**Available data**

Segment Open

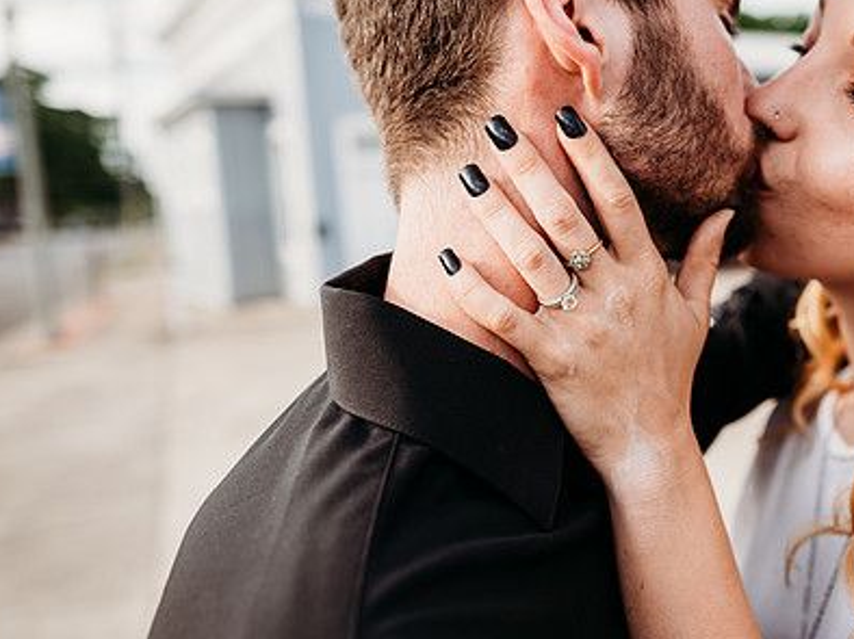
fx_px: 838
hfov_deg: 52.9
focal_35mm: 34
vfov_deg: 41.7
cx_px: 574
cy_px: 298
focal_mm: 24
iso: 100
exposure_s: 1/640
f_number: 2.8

Segment Closed

**Activity**
What is needed here is an exact copy of all the entries, without the pictures.

**Written response**
fx_px: 838
hfov_deg: 52.9
focal_35mm: 34
vfov_deg: 41.7
cx_px: 574
cy_px: 298
focal_mm: 24
iso: 100
exposure_s: 1/640
f_number: 2.8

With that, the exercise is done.